About This Matrix Type Classifier

This tool identifies 20+ matrix types by checking dimensions, transpose relations (A vs Aᵀ), diagonal structure, determinant, rank, and orthogonality. It uses D3 for visualization and provides step-by-step reasoning. All analysis runs client-side—no data stored.

Authorship & Expertise

  • Author: Anish Nath
  • Background: Math and developer tools for education
  • Method: Tolerance-aware property checks

Trust & Privacy

  • Privacy: All analysis runs locally; no data stored
  • Client-side: Your matrices never leave your device
  • Support: @anish2good

Matrix Type Classifier: FAQ

How do you identify the type of a matrix?
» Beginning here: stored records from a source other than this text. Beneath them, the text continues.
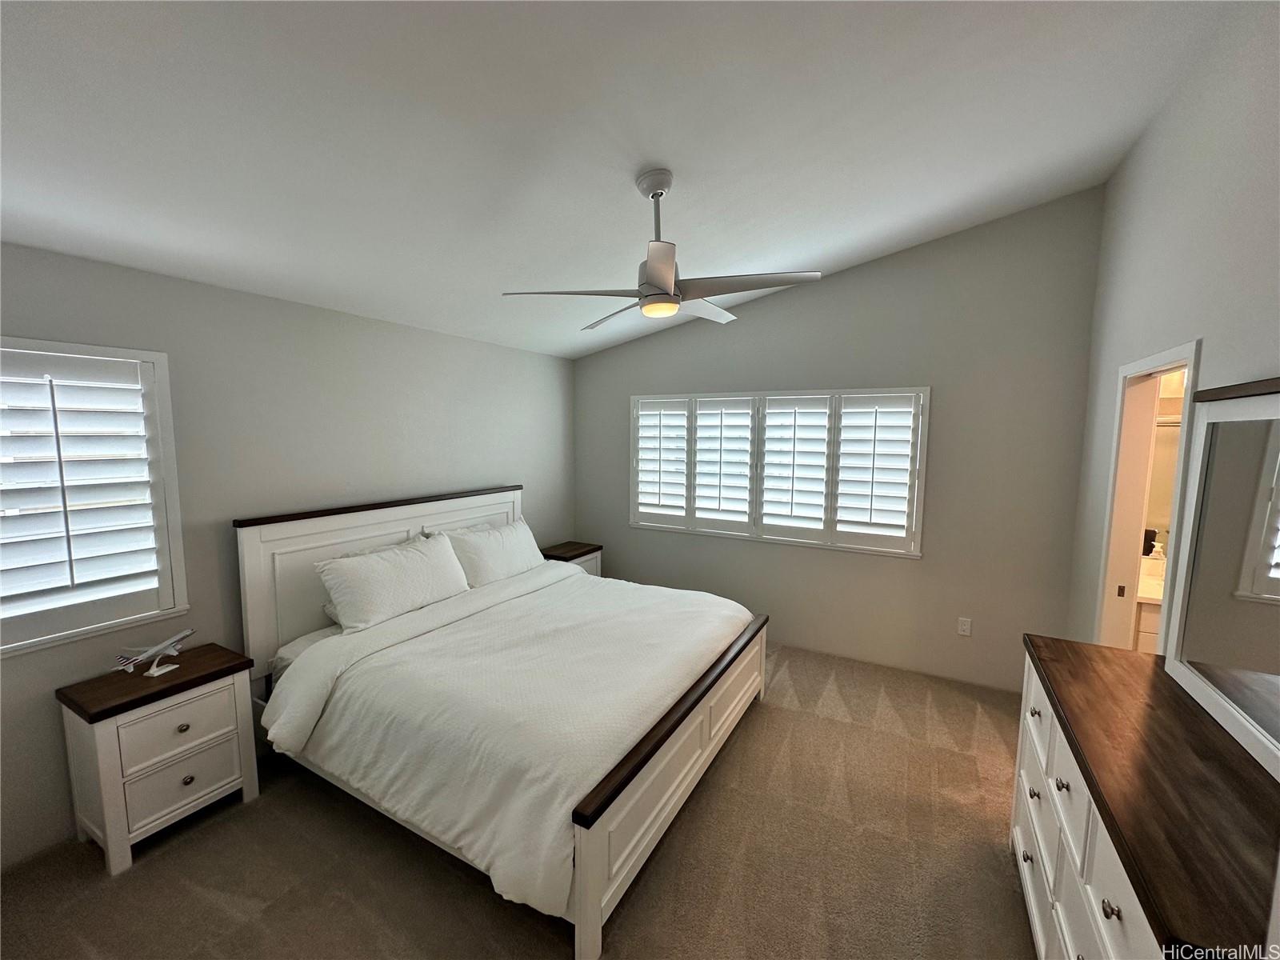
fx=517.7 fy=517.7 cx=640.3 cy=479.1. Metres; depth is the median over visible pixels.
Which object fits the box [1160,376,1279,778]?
mirror
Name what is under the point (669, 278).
ceiling fan
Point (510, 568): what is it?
pillow
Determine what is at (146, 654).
model airplane
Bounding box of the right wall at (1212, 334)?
[1064,0,1279,655]
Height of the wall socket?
0.118 m
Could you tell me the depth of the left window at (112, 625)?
2.22 m
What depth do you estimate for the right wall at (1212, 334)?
1.91 m
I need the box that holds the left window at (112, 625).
[0,336,187,658]
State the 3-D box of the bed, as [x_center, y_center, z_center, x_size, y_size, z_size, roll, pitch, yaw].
[-0.622,0.818,2.951,2.239,1.306,2.118,4,7,30]
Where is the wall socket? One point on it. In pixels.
(966, 627)
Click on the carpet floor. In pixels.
(186, 899)
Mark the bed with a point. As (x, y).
(586, 878)
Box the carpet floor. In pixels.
[0,642,1034,959]
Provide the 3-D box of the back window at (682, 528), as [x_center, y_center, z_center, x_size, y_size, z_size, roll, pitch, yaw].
[0.952,-0.104,4.221,2.463,1.201,0.144,4,7,30]
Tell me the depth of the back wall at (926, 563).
3.59 m
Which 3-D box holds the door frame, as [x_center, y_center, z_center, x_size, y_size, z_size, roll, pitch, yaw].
[2.201,0.515,2.249,0.162,2.064,0.912,4,7,30]
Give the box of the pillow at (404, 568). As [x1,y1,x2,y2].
[315,532,471,633]
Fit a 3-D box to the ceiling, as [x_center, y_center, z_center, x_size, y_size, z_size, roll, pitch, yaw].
[-0.202,-1.327,1.942,4.503,0.135,4.958,4,7,30]
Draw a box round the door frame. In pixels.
[1093,339,1202,652]
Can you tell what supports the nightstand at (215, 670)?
on the carpet floor
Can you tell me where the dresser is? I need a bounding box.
[1012,634,1279,959]
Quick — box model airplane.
[115,627,194,678]
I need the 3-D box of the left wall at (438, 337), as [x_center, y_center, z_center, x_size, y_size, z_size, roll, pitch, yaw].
[-1.863,0.178,3.164,0.153,2.490,4.827,4,7,30]
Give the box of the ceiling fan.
[501,169,822,325]
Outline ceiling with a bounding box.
[0,0,1235,360]
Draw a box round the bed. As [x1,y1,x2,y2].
[234,485,773,959]
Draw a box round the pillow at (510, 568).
[435,518,544,587]
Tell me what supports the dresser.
on the carpet floor
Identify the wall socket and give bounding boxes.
[957,616,971,635]
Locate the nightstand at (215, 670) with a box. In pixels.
[55,642,261,874]
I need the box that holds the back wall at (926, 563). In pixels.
[576,185,1104,690]
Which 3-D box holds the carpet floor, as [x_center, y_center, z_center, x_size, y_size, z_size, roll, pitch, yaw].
[0.119,1.601,2.118,4.546,0.103,5.015,4,7,30]
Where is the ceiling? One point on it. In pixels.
(854, 254)
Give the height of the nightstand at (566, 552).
0.655 m
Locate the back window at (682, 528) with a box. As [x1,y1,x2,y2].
[627,384,929,557]
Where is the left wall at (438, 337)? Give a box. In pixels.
[0,239,574,870]
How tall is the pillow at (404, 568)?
0.392 m
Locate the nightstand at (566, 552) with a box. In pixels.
[538,540,602,577]

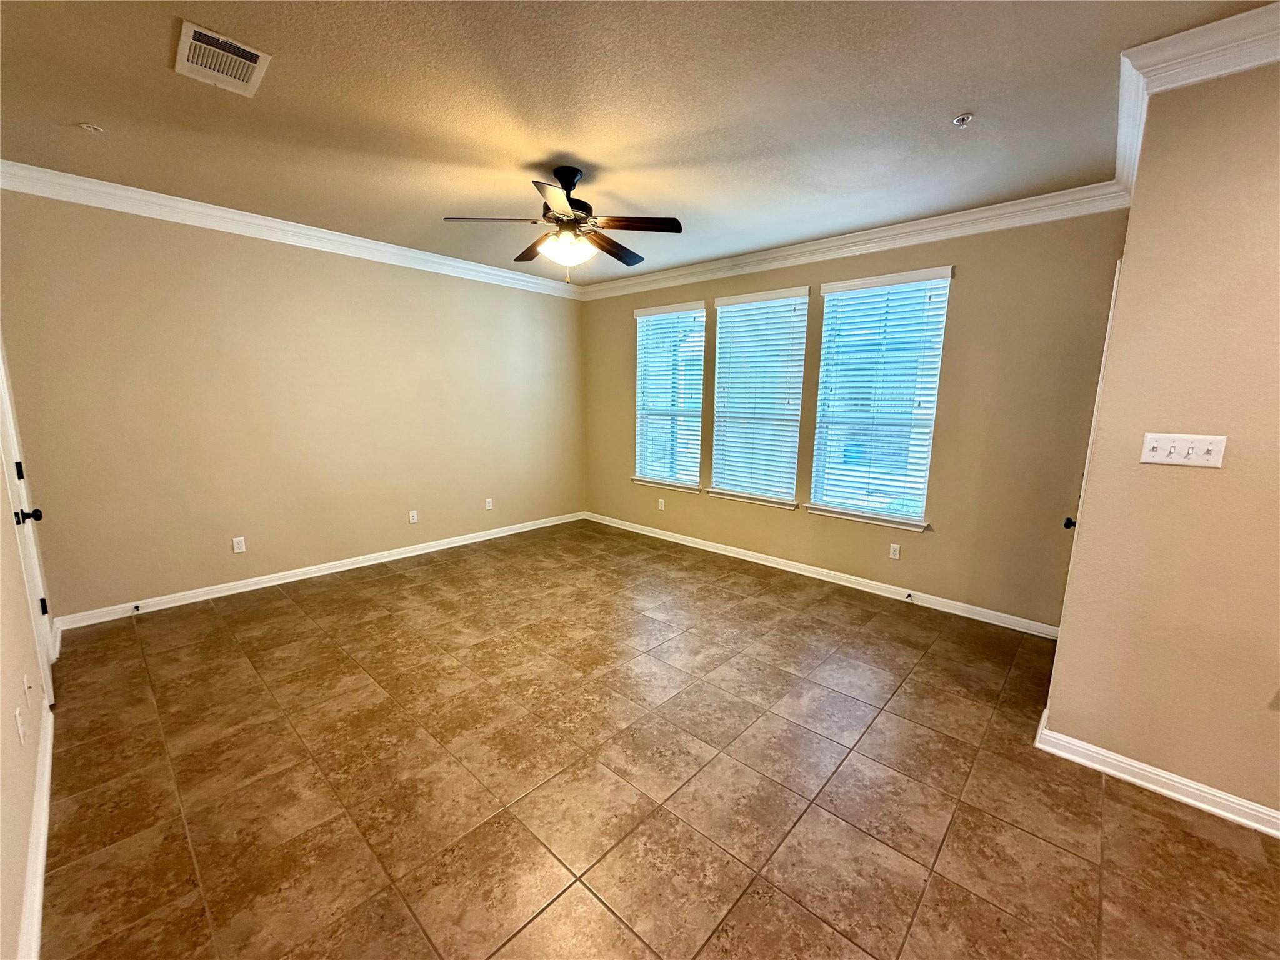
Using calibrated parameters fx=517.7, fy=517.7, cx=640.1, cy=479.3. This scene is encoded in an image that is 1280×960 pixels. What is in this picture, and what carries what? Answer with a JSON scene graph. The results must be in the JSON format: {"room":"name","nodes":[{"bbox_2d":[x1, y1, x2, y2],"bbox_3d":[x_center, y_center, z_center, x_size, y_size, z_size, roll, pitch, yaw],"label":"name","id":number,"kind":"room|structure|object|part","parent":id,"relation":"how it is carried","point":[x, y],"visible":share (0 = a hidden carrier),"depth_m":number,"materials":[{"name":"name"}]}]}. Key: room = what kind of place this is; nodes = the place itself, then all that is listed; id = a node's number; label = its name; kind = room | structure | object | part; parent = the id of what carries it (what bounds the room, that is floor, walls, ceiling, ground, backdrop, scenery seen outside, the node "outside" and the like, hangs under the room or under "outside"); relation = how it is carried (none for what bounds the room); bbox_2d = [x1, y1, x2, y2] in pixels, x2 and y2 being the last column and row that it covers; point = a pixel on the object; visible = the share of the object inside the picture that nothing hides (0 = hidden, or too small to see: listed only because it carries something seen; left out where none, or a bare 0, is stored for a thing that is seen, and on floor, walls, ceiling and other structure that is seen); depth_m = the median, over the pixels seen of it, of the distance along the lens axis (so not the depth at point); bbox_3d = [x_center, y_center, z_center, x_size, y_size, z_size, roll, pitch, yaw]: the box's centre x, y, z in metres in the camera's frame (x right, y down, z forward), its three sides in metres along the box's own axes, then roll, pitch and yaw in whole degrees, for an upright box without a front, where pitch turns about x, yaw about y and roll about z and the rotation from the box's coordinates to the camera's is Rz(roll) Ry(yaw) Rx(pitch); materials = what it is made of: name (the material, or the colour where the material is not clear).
{"room":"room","nodes":[
{"label":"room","id":0,"kind":"room"},
{"bbox_2d":[0,335,55,959],"bbox_3d":[-1.683,-0.049,1.102,5.582,2.769,0.164,10,13,42],"label":"left wall","id":1,"kind":"structure","parent":0,"point":[4,757],"depth_m":1.70,"materials":[{"name":"beige paint"}]},
{"bbox_2d":[13,704,26,745],"bbox_3d":[-2.077,0.820,1.735,0.071,0.114,0.009,10,13,42],"label":"wall socket","id":2,"kind":"object","parent":1,"relation":"attached to","point":[17,711],"visible":0.98,"depth_m":1.72,"materials":[{"name":"white plastic"}]},
{"bbox_2d":[22,672,33,708],"bbox_3d":[-2.272,0.781,1.924,0.071,0.119,0.016,10,13,42],"label":"wall socket","id":3,"kind":"object","parent":1,"relation":"attached to","point":[27,684],"visible":0.97,"depth_m":1.91,"materials":[{"name":"white plastic"}]},
{"bbox_2d":[0,340,57,705],"bbox_3d":[-2.898,-0.001,2.387,0.904,2.219,0.125,10,13,42],"label":"door","id":4,"kind":"structure","parent":1,"relation":"in","point":[4,399],"depth_m":2.50,"materials":[{"name":"white paint"}]},
{"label":"hinge","id":5,"kind":"part","parent":4,"relation":"part of","materials":[{"name":"black metal"}]},
{"bbox_3d":[-2.934,0.177,2.494,0.081,0.068,0.093,10,13,42],"label":"doorknob","id":6,"kind":"part","parent":4,"relation":"part of","materials":[{"name":"black metal"}]},
{"bbox_3d":[-3.146,0.669,2.744,0.029,0.092,0.027,10,13,42],"label":"hinge","id":7,"kind":"part","parent":4,"relation":"part of","materials":[{"name":"black metal"}]},
{"bbox_2d":[17,696,54,959],"bbox_3d":[-1.452,1.268,1.226,4.070,0.098,0.018,10,13,42],"label":"baseboard","id":8,"kind":"structure","parent":1,"relation":"attached to","point":[38,880],"depth_m":1.64,"materials":[{"name":"white paint"}]},
{"bbox_2d":[0,186,585,619],"bbox_3d":[-2.184,-0.655,4.677,0.165,2.752,4.809,10,13,42],"label":"back wall","id":9,"kind":"structure","parent":0,"point":[382,267],"depth_m":3.83,"materials":[{"name":"beige paint"}]},
{"bbox_2d":[231,536,246,553],"bbox_3d":[-3.036,0.496,3.916,0.008,0.115,0.071,10,13,42],"label":"wall socket","id":10,"kind":"object","parent":9,"relation":"attached to","point":[237,547],"visible":0.98,"depth_m":3.91,"materials":[{"name":"white plastic"}]},
{"bbox_2d":[0,160,582,297],"bbox_3d":[-2.187,-1.894,4.264,0.094,0.117,4.414,10,13,42],"label":"crown molding","id":11,"kind":"structure","parent":9,"relation":"attached to","point":[523,278],"depth_m":3.62,"materials":[{"name":"white paint"}]},
{"bbox_2d":[56,511,584,631],"bbox_3d":[-2.160,0.664,4.811,0.016,0.092,4.369,10,13,42],"label":"baseboard","id":12,"kind":"structure","parent":9,"relation":"attached to","point":[404,555],"depth_m":4.08,"materials":[{"name":"white paint"}]},
{"bbox_2d":[131,603,141,613],"bbox_3d":[-3.420,0.878,3.515,0.090,0.034,0.031,10,13,42],"label":"door stop","id":13,"kind":"object","parent":12,"relation":"attached to","point":[136,609],"visible":0.98,"depth_m":3.52,"materials":[{"name":"black metal"}]},
{"bbox_2d":[408,509,418,523],"bbox_3d":[-2.120,0.345,4.836,0.009,0.116,0.070,10,13,42],"label":"wall socket","id":14,"kind":"object","parent":9,"relation":"attached to","point":[414,514],"visible":0.99,"depth_m":4.83,"materials":[{"name":"white plastic"}]},
{"bbox_2d":[484,497,493,510],"bbox_3d":[-1.580,0.256,5.403,0.012,0.119,0.072,10,13,42],"label":"wall socket","id":15,"kind":"object","parent":9,"relation":"attached to","point":[489,504],"visible":0.99,"depth_m":5.40,"materials":[{"name":"white plastic"}]},
{"bbox_2d":[0,0,1272,286],"bbox_3d":[0.036,-1.616,1.994,6.825,0.119,4.748,10,13,42],"label":"ceiling","id":16,"kind":"structure","parent":0,"point":[573,146],"depth_m":2.23,"materials":[{"name":"paint"}]},
{"bbox_2d":[78,121,104,133],"bbox_3d":[-2.608,-1.665,2.458,0.071,0.027,0.071,10,13,42],"label":"sprinkler head","id":17,"kind":"object","parent":16,"relation":"attached to","point":[89,127],"visible":0.99,"depth_m":2.45},
{"bbox_2d":[173,20,272,96],"bbox_3d":[-1.584,-1.575,1.959,0.345,0.015,0.253,10,13,42],"label":"air vent","id":18,"kind":"object","parent":16,"relation":"attached to","point":[207,33],"visible":0.99,"depth_m":1.94,"materials":[{"name":"white metal"}]},
{"bbox_2d":[443,165,681,282],"bbox_3d":[-0.389,-1.415,2.934,1.210,0.617,1.204,-4,11,-25],"label":"ceiling fan","id":19,"kind":"object","parent":16,"relation":"hanging from","point":[677,224],"visible":0.99,"depth_m":2.84,"materials":[{"name":"metal"}]},
{"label":"blade","id":20,"kind":"part","parent":19,"relation":"part of","materials":[{"name":"brown wood"}]},
{"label":"blade","id":21,"kind":"part","parent":19,"relation":"part of","materials":[{"name":"brown wood"}]},
{"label":"blade","id":22,"kind":"part","parent":19,"relation":"part of","materials":[{"name":"brown wood"}]},
{"bbox_3d":[-0.411,-1.544,2.866,0.293,0.324,0.284,-4,11,-25],"label":"motor housing","id":23,"kind":"part","parent":19,"relation":"part of","materials":[{"name":"black metal"}]},
{"bbox_3d":[-0.416,-1.297,2.939,0.311,0.128,0.319,-4,11,-25],"label":"globe","id":24,"kind":"part","parent":19,"relation":"part of","materials":[{"name":"white glass"}]},
{"bbox_3d":[-0.157,-1.374,3.097,0.504,0.050,0.275,-4,11,-25],"label":"fan blade","id":25,"kind":"part","parent":19,"relation":"part of","materials":[{"name":"brown wood"}]},
{"bbox_3d":[-0.036,-1.341,2.733,0.363,0.036,0.393,-4,11,-25],"label":"fan blade","id":26,"kind":"part","parent":19,"relation":"part of","materials":[{"name":"brown wood"}]},
{"bbox_2d":[952,112,973,126],"bbox_3d":[1.415,-1.574,2.271,0.072,0.033,0.070,10,13,42],"label":"fire sprinkler","id":27,"kind":"object","parent":16,"relation":"attached to","point":[963,119],"visible":0.99,"depth_m":2.27,"materials":[{"name":"metal"}]},
{"bbox_2d":[33,518,1279,959],"bbox_3d":[0.221,1.192,2.469,6.923,0.103,4.883,10,13,42],"label":"tile floor","id":28,"kind":"structure","parent":0,"point":[989,827],"depth_m":2.04,"materials":[{"name":"brown tile"}]},
{"bbox_2d":[578,208,1130,632],"bbox_3d":[1.106,-0.602,4.668,4.951,2.755,0.164,10,13,42],"label":"window wall","id":29,"kind":"structure","parent":0,"point":[971,283],"depth_m":3.59,"materials":[{"name":"beige paint"}]},
{"bbox_2d":[657,498,666,510],"bbox_3d":[0.224,0.265,5.484,0.073,0.119,0.012,10,13,42],"label":"wall socket","id":30,"kind":"object","parent":29,"relation":"attached to","point":[660,501],"visible":0.99,"depth_m":5.48,"materials":[{"name":"white plastic"}]},
{"bbox_2d":[630,475,702,493],"bbox_3d":[0.266,0.048,5.451,0.932,0.075,0.104,10,13,42],"label":"window sill","id":31,"kind":"structure","parent":29,"relation":"attached to","point":[647,482],"depth_m":5.40,"materials":[{"name":"white paint"}]},
{"bbox_2d":[633,300,706,489],"bbox_3d":[0.312,-0.832,5.340,0.908,1.852,0.139,10,13,42],"label":"window","id":32,"kind":"structure","parent":29,"relation":"in","point":[640,313],"depth_m":5.36,"materials":[{"name":"white glass"}]},
{"bbox_2d":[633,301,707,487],"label":"window blind","id":33,"kind":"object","parent":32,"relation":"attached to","point":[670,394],"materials":[{"name":"white plastic"}]},
{"bbox_2d":[706,487,797,508],"bbox_3d":[1.023,0.165,4.798,0.902,0.074,0.106,10,13,42],"label":"window sill","id":34,"kind":"structure","parent":29,"relation":"attached to","point":[759,501],"depth_m":4.75,"materials":[{"name":"white paint"}]},
{"bbox_2d":[708,285,809,506],"bbox_3d":[1.055,-0.718,4.665,0.900,1.840,0.129,10,13,42],"label":"window","id":35,"kind":"structure","parent":29,"relation":"in","point":[735,299],"depth_m":4.66,"materials":[{"name":"white glass"}]},
{"bbox_2d":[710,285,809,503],"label":"window blind","id":36,"kind":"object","parent":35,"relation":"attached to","point":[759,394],"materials":[{"name":"white plastic"}]},
{"bbox_2d":[584,511,1060,638],"bbox_3d":[1.042,0.716,4.837,4.605,0.093,0.016,10,13,42],"label":"baseboard","id":37,"kind":"structure","parent":29,"relation":"attached to","point":[767,563],"depth_m":4.18,"materials":[{"name":"white paint"}]},
{"bbox_2d":[904,592,914,601],"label":"door stop","id":38,"kind":"object","parent":37,"relation":"attached to","point":[910,595],"visible":0.98,"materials":[{"name":"metal"}]},
{"bbox_2d":[578,183,1129,300],"bbox_3d":[1.038,-1.854,4.354,4.545,0.127,0.094,10,13,42],"label":"crown molding","id":39,"kind":"structure","parent":29,"relation":"attached to","point":[976,216],"depth_m":3.67,"materials":[{"name":"white paint"}]},
{"bbox_2d":[805,503,929,530],"bbox_3d":[1.778,0.288,4.106,0.919,0.075,0.102,10,13,42],"label":"window sill","id":40,"kind":"structure","parent":29,"relation":"attached to","point":[825,512],"depth_m":4.05,"materials":[{"name":"white paint"}]},
{"bbox_2d":[810,265,953,525],"bbox_3d":[1.812,-0.601,3.998,0.908,1.831,0.111,10,13,42],"label":"window","id":41,"kind":"structure","parent":29,"relation":"in","point":[830,286],"depth_m":3.99,"materials":[{"name":"glass"}]},
{"bbox_2d":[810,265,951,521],"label":"window blind","id":42,"kind":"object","parent":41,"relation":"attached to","point":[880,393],"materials":[{"name":"white plastic"}]},
{"bbox_2d":[888,543,901,560],"bbox_3d":[1.964,0.556,4.004,0.071,0.115,0.009,10,13,42],"label":"wall socket","id":43,"kind":"object","parent":29,"relation":"attached to","point":[891,552],"visible":0.98,"depth_m":4.00,"materials":[{"name":"white plastic"}]},
{"bbox_2d":[1043,52,1279,825],"bbox_3d":[2.732,-0.027,1.371,2.384,2.763,0.156,10,13,42],"label":"right wall","id":44,"kind":"structure","parent":0,"point":[1230,469],"depth_m":1.91,"materials":[{"name":"beige paint"}]},
{"bbox_2d":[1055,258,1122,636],"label":"door","id":45,"kind":"structure","parent":44,"relation":"in","point":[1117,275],"depth_m":2.42,"materials":[{"name":"white"}]},
{"bbox_3d":[2.237,0.224,2.691,0.064,0.056,0.069,10,13,42],"label":"door knob","id":46,"kind":"part","parent":45,"relation":"part of","materials":[{"name":"black metal"}]},
{"bbox_2d":[1034,711,1279,837],"bbox_3d":[2.628,1.278,1.580,2.262,0.092,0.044,10,13,42],"label":"baseboard","id":47,"kind":"structure","parent":44,"relation":"attached to","point":[1130,778],"depth_m":2.04,"materials":[{"name":"white paint"}]},
{"bbox_2d":[1140,432,1227,467],"bbox_3d":[1.985,-0.108,1.897,0.217,0.113,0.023,10,13,42],"label":"light switch","id":48,"kind":"object","parent":44,"relation":"attached to","point":[1185,460],"visible":0.97,"depth_m":1.90,"materials":[{"name":"white plastic"}]},
{"bbox_2d":[1115,0,1279,196],"bbox_3d":[2.493,-1.345,1.367,2.048,0.123,1.110,10,13,42],"label":"crown molding","id":49,"kind":"structure","parent":44,"relation":"attached to","point":[1185,33],"depth_m":1.78,"materials":[{"name":"white paint"}]}
]}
Check dimensions first (square vs rectangular). For square matrices, compare A to Aᵀ (symmetric if A = Aᵀ, skew-symmetric if A = −Aᵀ), inspect diagonal entries, and compute determinant/rank for singularity. The tool automates these steps.

What matrix types does this detect?

Rectangular, square, row, column, zero, diagonal, scalar, identity, upper/lower triangular, symmetric, skew-symmetric, orthogonal, singular/non-singular, stochastic, and sparse; plus trace, determinant, rank and definiteness hints.

Why is my matrix flagged as singular?

A matrix is singular when det(A) = 0 or rows are linearly dependent. The tool uses tolerance-aware elimination; very small determinants relative to entries are treated as singular.

How are matrix properties related to each other?

Many properties overlap: every identity matrix is diagonal, symmetric, and orthogonal. Every orthogonal matrix has det = ±1. Positive-definite matrices are always symmetric and non-singular. Understanding these relationships helps classify matrices quickly.